- WORK INSTRUCTIONS -
1. Answer these questions using the passage on Sigmoid-Gaussian Hawkes Processes:
(a) Which link function introduces the nonlinear history dependence?
(b) What kind of kernels are used for the Gaussian Processes that model the background rate and the self-kernel?
(c) Which two techniques does the passage name for efficient inference?
2. Write the next part of the passage on Sigmoid-Gaussian Hawkes Processes, picking up after its final sentence.

- TEXT PASSAGE -

------------------------------

Sigmoid-Gaussian Hawkes Processes Explained

Updated 16 March 2026

Sigmoid-Gaussian Hawkes Processes are point process models that use a sigmoid function to introduce nonlinear history dependence and flexible GP-based kernel estimation.
They integrate excitatory and inhibitory effects by modeling both baseline and self-kernels nonparametrically, suitable for diverse fields like neuroscience and social networks.
Efficient inference via Pólya–Gamma augmentation and mean-field variational Bayes enables scalable analysis of complex, high-dimensional event data.

Sigmoid-Gaussian Hawkes Processes (SGHP) are a flexible class of point process models that generalize the classical linear Hawkes process by introducing nonlinear history dependence via a sigmoid link function and modeling both the baseline intensity and self-excitation (or inhibition) kernels nonparametrically using Gaussian Processes (GPs). These models have emerged as powerful tools for capturing complex temporal dependencies in multivariate event data, accommodating both excitatory and inhibitory effects, as well as nonlinearities and nonparametric temporal dynamics. SGHPs are at the forefront of modern stochastic modeling in neuroscience, criminology, social networks, and other fields with rich event-driven temporal data.

1. Mathematical Structure and Model Definition

Let $N(t)$ denote a univariate or multivariate counting process representing event times $\{t_n\}$ in $[0,T]$ . In the univariate setting, the SGHP conditional intensity at time $t$ is expressed as: $\Lambda(t|\mathcal{H}_t) = \lambda\,\sigma(\phi(t)), \qquad \sigma(u) = \frac{1}{1+e^{-u}}$ where $\mathcal{H}_t = \{t_n : t_n < t\}$ is the event history, $\lambda > 0$ is an upper bound on the intensity (often with a Gamma prior), and $\phi(t)$ is the “linear predictor,” given by

$\phi(t) = s(t) + \sum_{n:t_n < t} g(t - t_n)\,e^{-\alpha (t-t_n)}$

Here, $s(t)$ encodes a nonparametric background rate and $g(\tau)$ is a nonparametric (possibly sign-changing) self-kernel. Both $s(\cdot)$ and $g(\cdot)$ are modeled as zero-mean GPs with RBF (squared-exponential) kernels, controlling for smoothness and amplitude; the exponential factor $\alpha > 0$ imposes finite memory. The likelihood of observed times is: $p(\{t_n\}|\phi,\lambda) = \exp\left(-\int_0^T \lambda\,\sigma(\phi(t))\,dt\right)\;\prod_{n=1}^N \lambda\,\sigma(\phi(t_n))$ This formulation captures both excitation ( $g(\tau) > 0$ ) and inhibition ( $g(\tau) < 0$ ) within the same flexible framework (Malem-Shinitski et al., 2021).

------------------------------

- SOURCE EXCERPT -
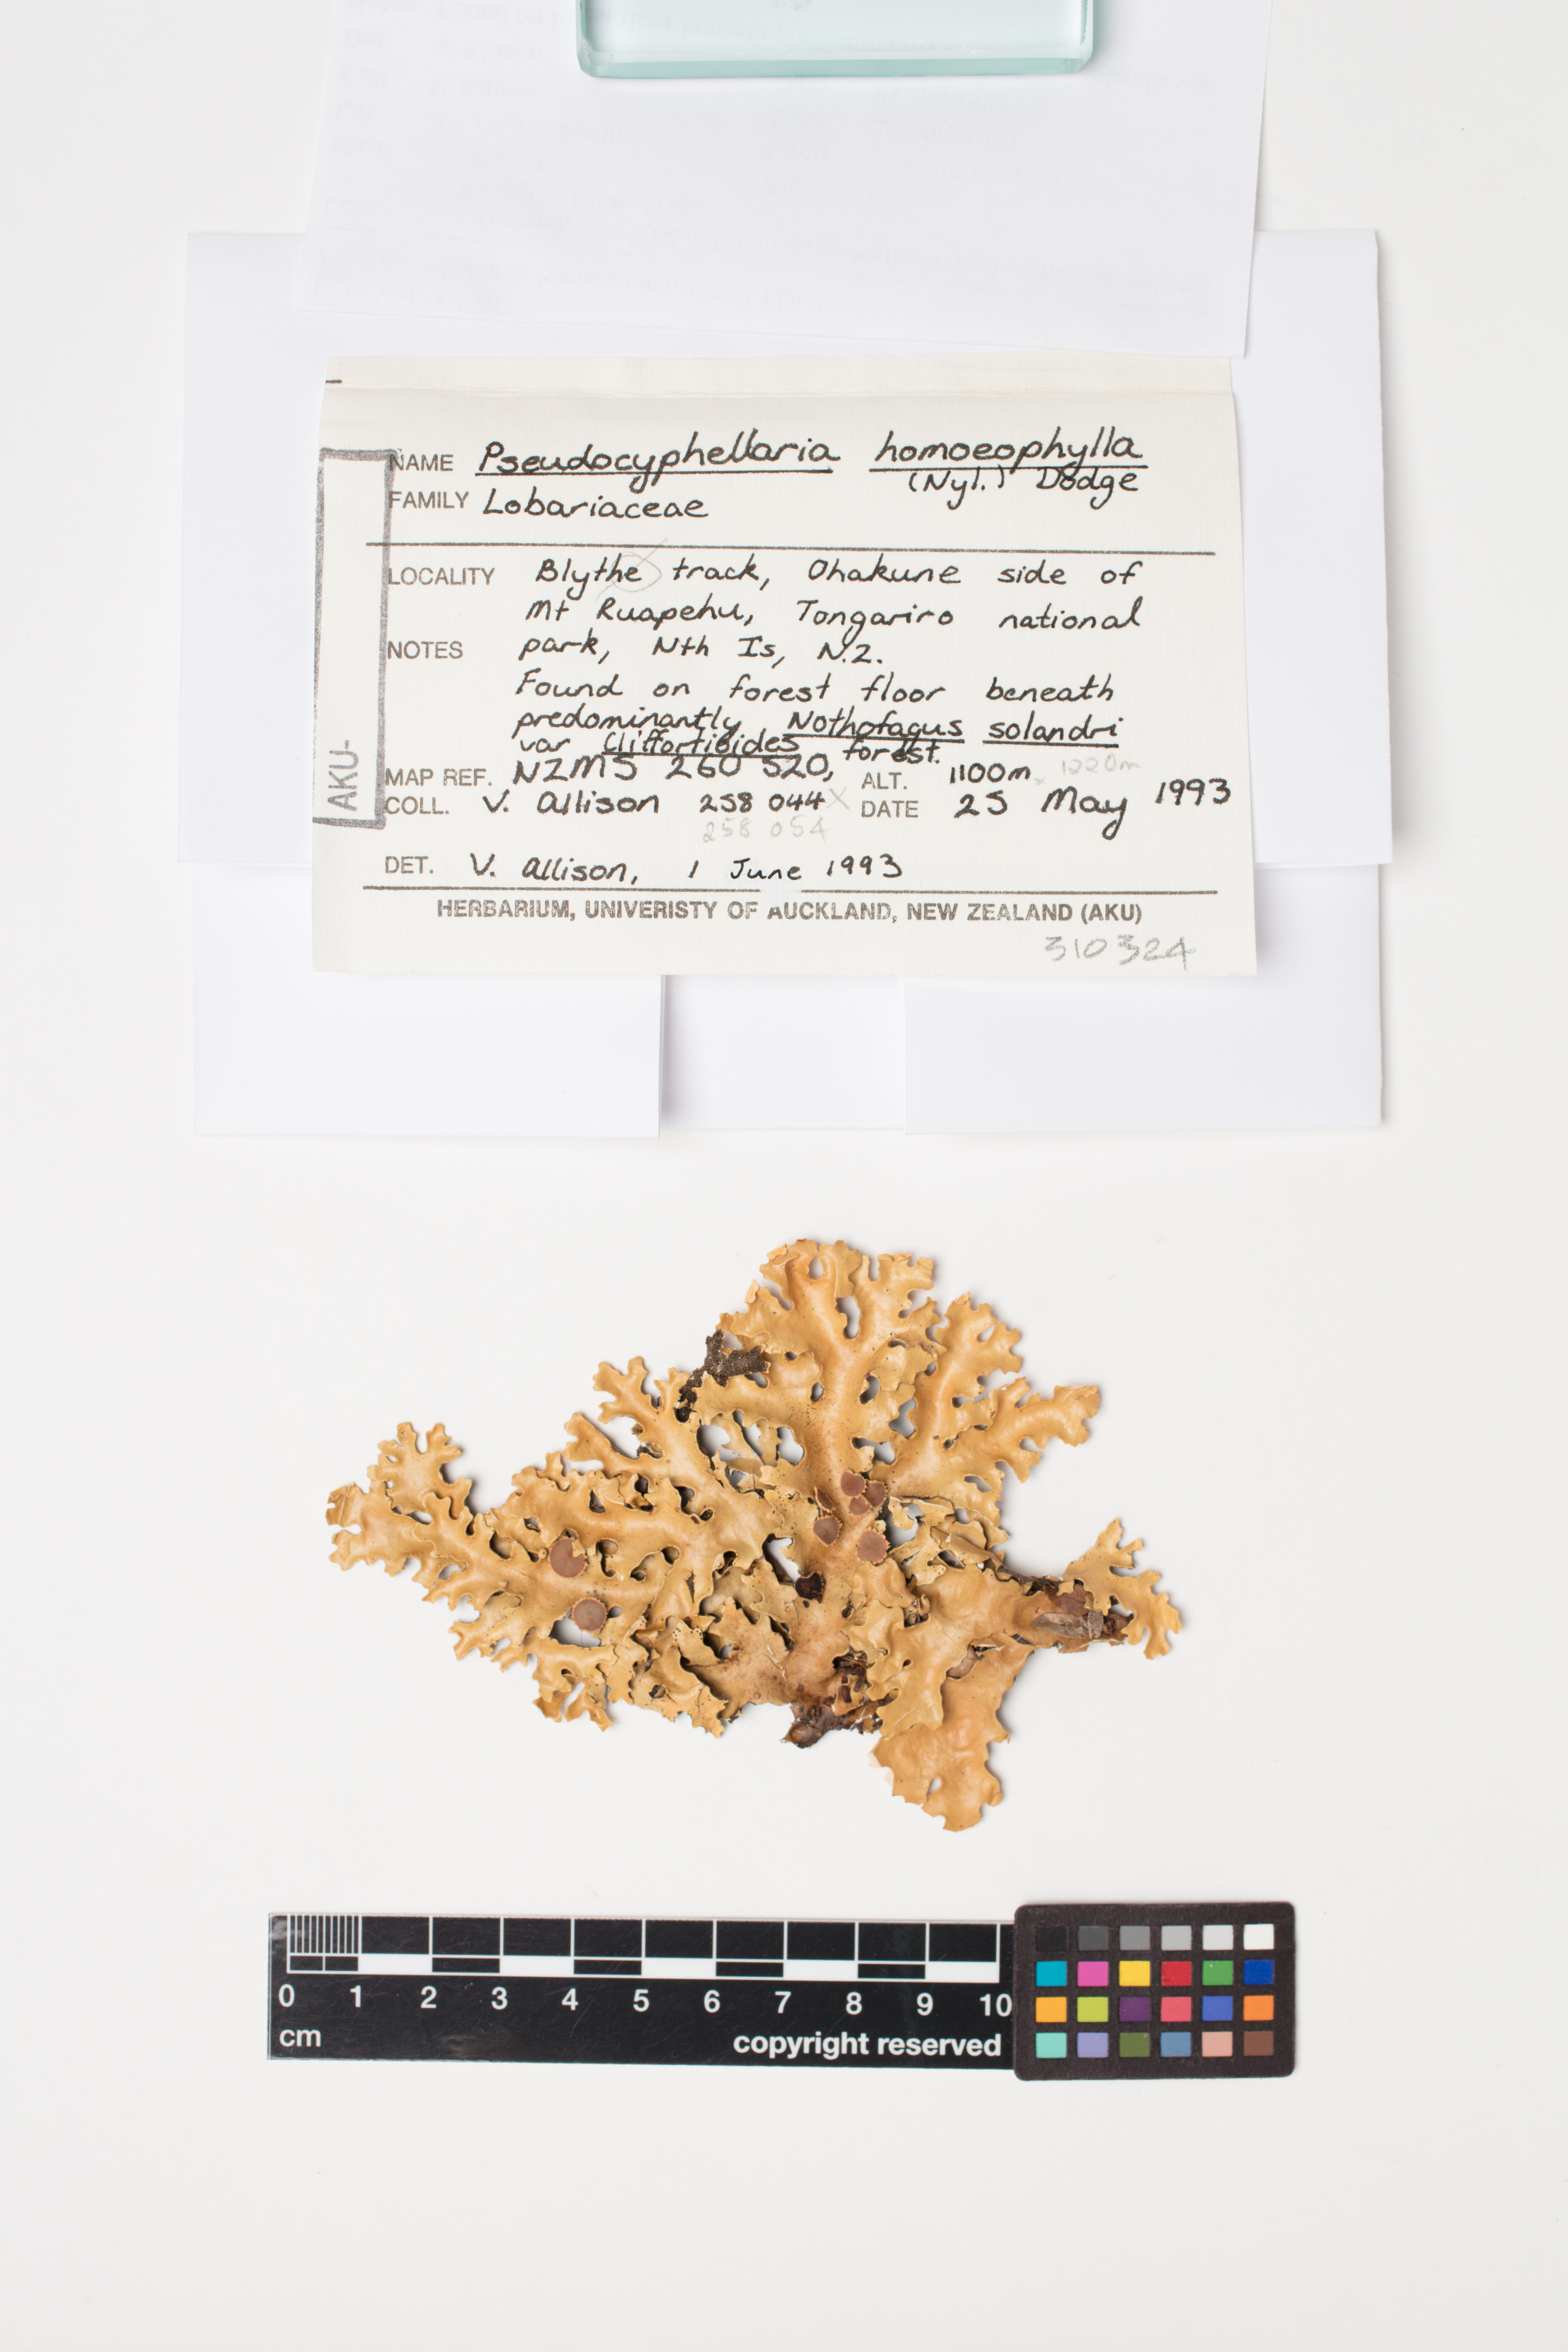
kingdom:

------------------------------

- ANSWERS TO THE EXERCISE -
1.
(a) A sigmoid function.
(b) RBF (squared-exponential) kernels.
(c) Pólya–Gamma augmentation and mean-field variational Bayes.

2.
In multivariate and high-dimensional settings, each component’s intensity aggregates the effects of $d$ interacting processes: $\lambda_i(t) = \sigma\left(\mu_i + \sum_{j=1}^d \int_0^t g_{ij}(t-s)\,dN_j(s)\right),\quad 1 \leq i \leq d$ with Gaussian-shaped or nonparametric $g_{ij}(\tau)$ , extending to complex networks and enabling modeling of both mutual excitation and inhibition (Chen et al., 2017).

2. Gaussian Process Priors and Nonparametric Modeling

SGHPs use GP priors to model both the baseline and self/interaction kernels nonparametrically, permitting adaptive sharing of statistical strength in low-data regimes. Specifically,

$s \sim \mathcal{GP}(0, K^s), \qquad g \sim \mathcal{GP}(0, K^g)$

with squared-exponential kernels

$K^{\bullet}(u, v) = a_{\bullet}\exp\left(-\frac{(u - v)^2}{\sigma_{\bullet}^2}\right)$

The resulting predictor $\phi(t)$ itself is a GP, with covariance incorporating historical contributions: $\widetilde K(t,t') = K^s(t, t') + \sum_{t_i < t}\sum_{t_j < t'} K^g(t - t_i, t' - t_j)\,e^{-\alpha[(t-t_i)+(t'-t_j)]}$ This structure allows SGHPs to capture nonstationary, oscillatory, and complex event triggering phenomena. In sparse-data settings, shared GP covariance regularizes the estimation problem, reducing overfitting. In high-event-count regimes, sparse-inducing point GP approximations are introduced for computational efficiency (Malem-Shinitski et al., 2021, Zhou et al., 2019, Sulem et al., 2022).

3. Conjugate Bayesian Inference via Pólya–Gamma and Poisson Augmentation

Inference in SGHPs is nontrivial due to the nonlinear, nonparametric, and non-conjugate likelihood. Analytical tractability is achieved through Pólya–Gamma (PG) augmentation for each sigmoid term, coupled with marked Poisson process augmentation (Campbell’s theorem) for the time-integrals:

For any $u$ , $\sigma(u)$ is expressed as a mixture:

$\sigma(u) = \int_0^\infty \exp\left(-\frac12 w u^2 + \frac12 u - \ln 2\right)\,PG(w; 1, 0)\,dw$

introducing auxiliary PG variables.

The exponential survival term is rewritten as an expectation over an inhomogeneous marked Poisson process in $(t, w)$ .

The joint posterior over intensity functions, auxiliary PG variables, and latent Poisson marks becomes amenable to efficient coordinate-ascent variational Bayes (VB) updates or closed-form EM updates. These strategies avoid the need for explicit event-by-event branching structure inference, critical for scalability (Zhou et al., 2019, Malem-Shinitski et al., 2021, Sulem et al., 2022).

4. Mean-Field Variational Bayes and Adaptive Inference

Mean-field VB posits a factorized posterior over the intensity GP, PG and Poisson latent variables, and hyperparameters: $q(\phi, \lambda, \{w_n\}, \{\hat t_m, \hat w_m\}) = q_1(\phi, \lambda)\;q_2(\{w_n\}, \{\hat t_m, \hat w_m\})$ Coordinate-wise optimization yields closed-form updates:

The GP posterior (on inducing points) remains Gaussian, and its mean/variance can be updated via standard sparse-GP formulas.
PG variables are updated with $q_2(w_n) = PG(1, \sqrt{\mathbb{E}_{q_1}[\phi(t_n)^2]})$ .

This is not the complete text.